I kept my eyes pinned on the door. I needed to be ready to make a break for it, and fast. If something went wrong, Ian was relying on me to get him out of there. We had become decent friends since we started working together, even if the version of me he knew wasn’t entirely honest, and I didn’t want anything to happen to him. I wouldn’t let it. Confidence from a man like him was invaluable and I refused to let it slip through my fingers.
Suddenly, the door burst open, and Ian came rushing out to the street. I flung the car door open for him and he practically fell on to the seat beside me. I looked down to his hand, which was pressed against his side, and saw a dangerous amount of blood leaking through his fingers.
“Get the fuck out of here!” Ian snarled at me, pulling the door closed behind him and squeezing his eyes shut before I slammed my foot on the break and started moving.
In the rearview mirror, I could see men streaming out of the building, ready to give chase. Ian must have moved pretty damn fast to get out of there before he was shot dead – he didn’t look in good shape now, but he was alive, and that was something.
“What the fuck happened in there?” I demanded as I sped through the streets. I didn’t have a clue where I was going, I just knew I needed to put as much distance between us and whatever had happened as possible.
“Go north,” he told me. “Get to the hotel.”
“What hotel?” I demanded. He shook his head. It was clear he was in enough pain it was clouding his ability to think or talk properly, and I couldn’t get much out of him.
“Ian, come on, what hotel?” I demanded again, louder, and he seemed to snap out of it.
“Grosvenor,” He groaned. “Up north. There’s someone there who can help us.”
I nodded, tapped the name into the GPS, and noticed my hands were shaking as I did so. Shit. I needed to pull myself together. I had known this was a possibility from the moment I was sent on this mission, and I would have been a fool to pretend any different.
I slammed my foot down and started to drive. I could see people drawing in behind us, and I would be damned if I let them get any closer.

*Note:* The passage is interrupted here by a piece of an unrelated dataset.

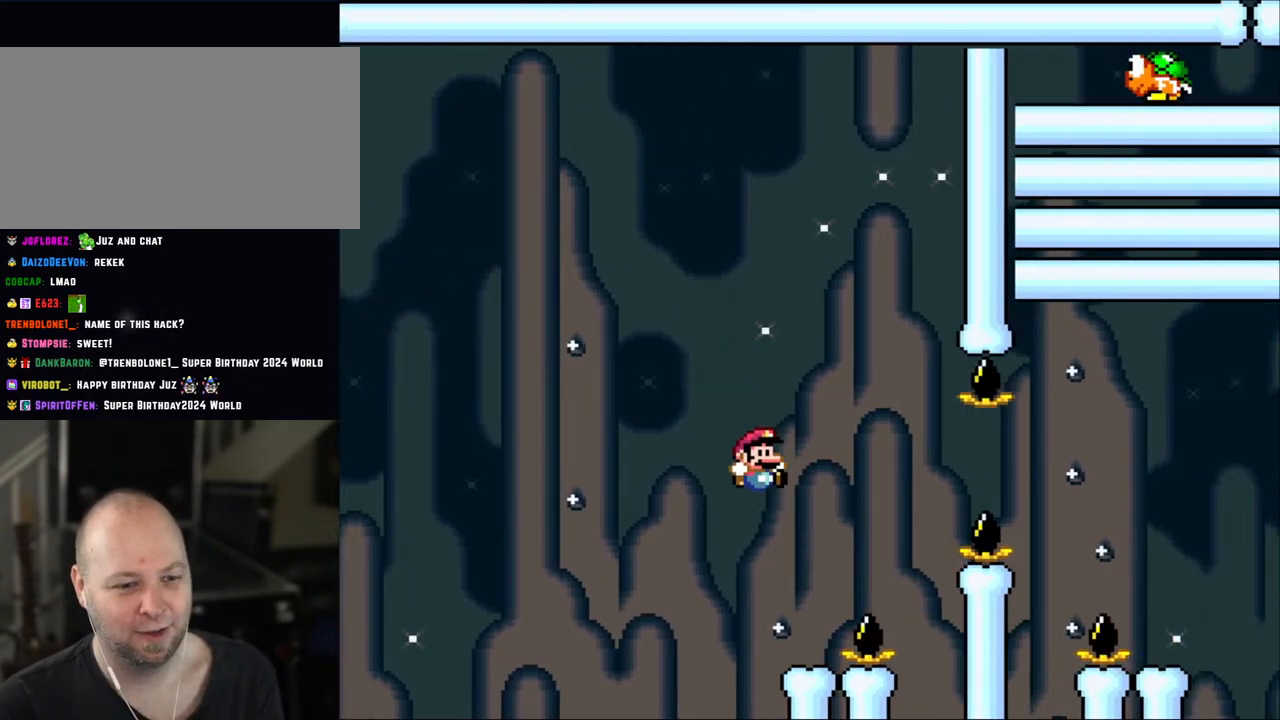
{"buttons": ["A", "X"], "events": [[133, "DPAD_LEFT", "down"], [133, "DPAD_RIGHT", "up"], [250, "DPAD_LEFT", "up"], [283, "Y", "up"], [333, "X", "down"], [450, "A", "down"]]}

I was the one in charge here, I was the one holding all the cards, and nothing was going to change that.
I focused my eyes on the road ahead while Ian panted in the seat beside me.
“Should we go to a hospital?” I asked.
“Terrence will kill me if this fucking bullet doesn’t,” he replied, through gritted teeth. I didn’t even understand how he was still talking. The amount of blood leaking through his hand, it seemed a miracle he could keep his head up.
He closed his eyes and I kept driving, heading north until we were a ways out of the city. We were closing in on the Grosvenor, not far now. Who was there who could help us? Certainly nobody I was aware of, but maybe that was on purpose. Ian held his cards close to his chest, and for good reason. And he trusted me enough to show me this one. I felt a stab of guilt, but pushed it down. Now wasn’t the time to start second-guessing what I was doing. I needed to get out of here, and then I could have all the moral crises I wanted.